● **Exercise brief**
The range starts at the line containing "tilt_deg: +4.6" and ends at the last line of the records below. Reproduce those lines exactly.

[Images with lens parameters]
* * *

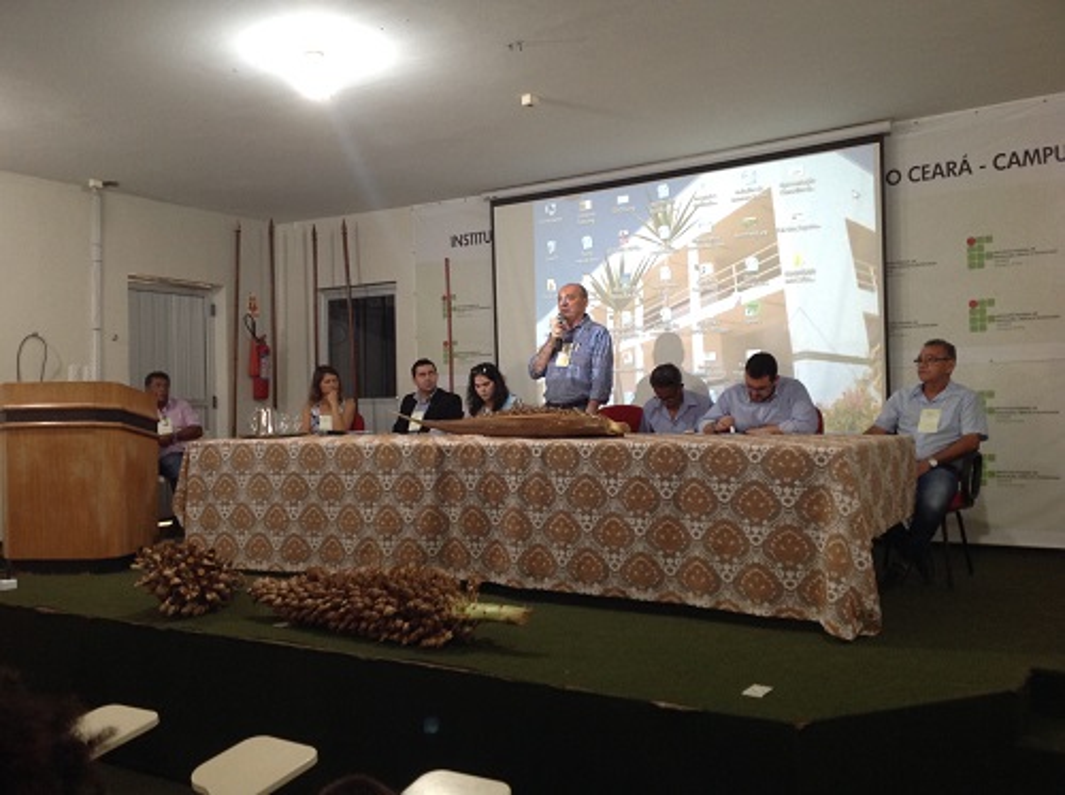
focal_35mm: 35
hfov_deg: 52.7
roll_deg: +1.1
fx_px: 1075
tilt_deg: +4.6
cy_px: 398
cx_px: 532
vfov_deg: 40.6
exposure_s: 1/15
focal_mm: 4.28
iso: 125
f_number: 2.4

* * *

● **Task result**
tilt_deg: +4.6
cy_px: 398
cx_px: 532
vfov_deg: 40.6
exposure_s: 1/15
focal_mm: 4.28
iso: 125
f_number: 2.4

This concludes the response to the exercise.